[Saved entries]
▬▬▬▬▬▬

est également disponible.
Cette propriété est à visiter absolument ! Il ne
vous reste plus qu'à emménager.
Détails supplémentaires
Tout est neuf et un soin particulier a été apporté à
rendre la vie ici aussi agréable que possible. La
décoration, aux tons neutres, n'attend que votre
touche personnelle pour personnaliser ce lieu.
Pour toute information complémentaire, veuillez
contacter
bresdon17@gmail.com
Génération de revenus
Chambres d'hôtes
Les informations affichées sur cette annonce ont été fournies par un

▬▬▬▬▬▬

Aim of the task >>
Return the text of every record above, reproducing each line word for word.

Answer to the problem >>
est également disponible.
Cette propriété est à visiter absolument ! Il ne
vous reste plus qu'à emménager.
Détails supplémentaires
Tout est neuf et un soin particulier a été apporté à
rendre la vie ici aussi agréable que possible. La
décoration, aux tons neutres, n'attend que votre
touche personnelle pour personnaliser ce lieu.
Pour toute information complémentaire, veuillez
contacter
bresdon17@gmail.com
Génération de revenus
Chambres d'hôtes
Les informations affichées sur cette annonce ont été fournies par un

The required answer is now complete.